The majority of nighttime driving fatalities occur because of low vision–which can be caused by fog, poor weather conditions, a badly-lit road, insufficient headlights, or compromised night vision. To stay safe on the road, it’s your job to optimize your vision as much as possible.
- Safety-check your headlights. If any bulbs seem dimmer than they should (or burned out completely), replace them. If your lens covers seem foggy or dull, invest in a polishing kit to get them sparkling and clear again. Read up on the correct way to aim your headlights (hint: they should aim downward and toward the right-hand side of the road).

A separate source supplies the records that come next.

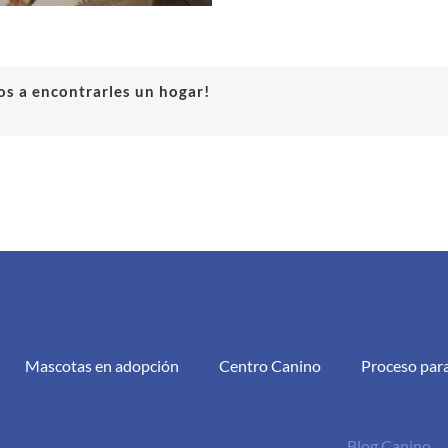
s a encontrarles un hogar!
Mascotas en adopción
Centro Canino
Proceso par
Blog Canino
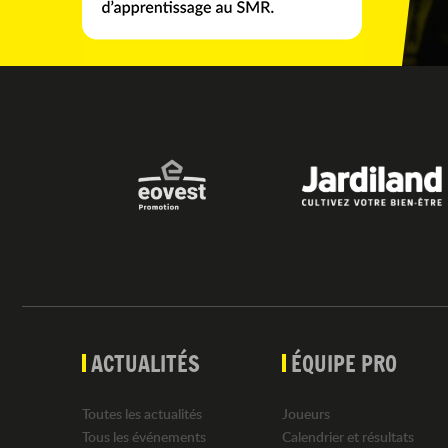
ACTUALITÉS
ÉQUIPE PRO
Toutes les actualités
Joueurs
Tous les événements
Calendrier et résultats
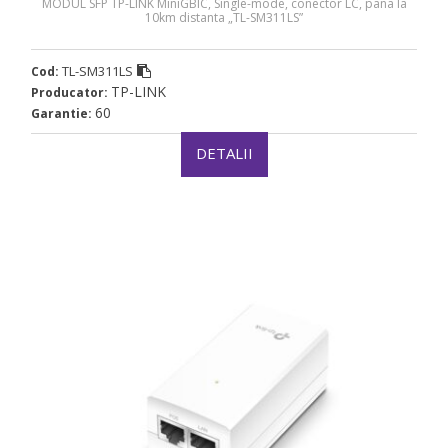
MODUL SFP TP-LINK MiniGBIC, Single-mode, conector LC, pana la
10km distanta „TL-SM311LS”
TL-SM311LS
Cod:
TP-LINK
Producator:
60
Garantie:
DETALII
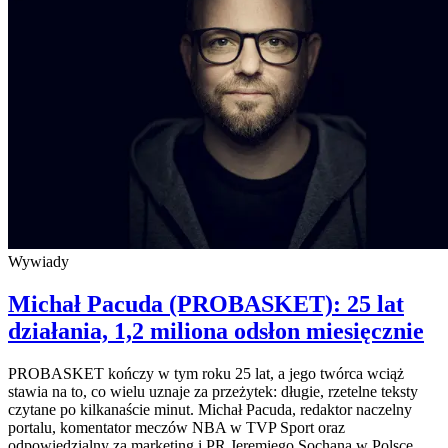
Wywiady
Michał Pacuda (PROBASKET): 25 lat
działania, 1,2 miliona odsłon miesięcznie
PROBASKET kończy w tym roku 25 lat, a jego twórca wciąż
stawia na to, co wielu uznaje za przeżytek: długie, rzetelne teksty
czytane po kilkanaście minut. Michał Pacuda, redaktor naczelny
portalu, komentator meczów NBA w TVP Sport oraz
odpowiedzialny za marketing i PR Jeremiego Sochana w Polsce,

- Safety-check your vision. You should get an eye exam at least once a year–and if you wear glasses, making sure you have an up-to-date prescription is absolutely crucial for safe nighttime driving. Invest in the anti-reflective coating to cut down on glare if you wear glasses.
- Don’t wear non-prescription “nighttime driving glasses.“Some companies market glasses as improving sight at night. Although they might make lines appear to be crisper, they actual impede your ability to discern between finer shadows and shapes when it’s dark; it’s basically like wearing lightly tinted sunglasses at night. Not a great idea for safety. Instead, make sure your regular glasses or contacts are up-to-date, and your windows and mirrors are clean.
Sleep Deprivation Can Be Deadly.
Even the shortest trips can be disastrous if you’re driving when you need sleep. Studies have shown that sleep-deprived drivers can be just as dangerous as drivers under the influence of drugs or alcohol: your reaction times slow down dramatically, your judgment is significantly impaired, and you’re less likely to see hazards heading your way when you’re exhausted. Instead of driving when you’re in desperate need of sleep, try these tips:
- Take a short nap. Even a twenty-minute nap can give you the energy you need to make a short drive. If you’re struggling to keep your eyes open, just lean your seat back and get a little shut-eye before hitting the road.
- Eat something. Giving your body a jolt of fuel (real fuel, not just sugar or caffeine) can wake up your senses and help you stay focused on the road. Try combining a balanced combination of carbs, fats, and veggies to wake up your senses and ensure you’re not running on empty.
- Rearrange your schedule. Not everything is within your control, but consider what you can control about your nighttime driving habits, and set yourself up for success–whether that means getting more sleep when you can, planning a nap or breakfast before you hit the road, or saying no to some nighttime activities.
Slowing Down Helps Everything.
Unpopular fact: slowing down–slower than the speed limit, even–keeps you far safer. Especially at night, when you have to react more quickly due to lower light conditions. Hit the brakes, don’t get in a hurry, and keep your eyes moving so you’re more likely to see something unexpected before you hit it. You won’t regret it.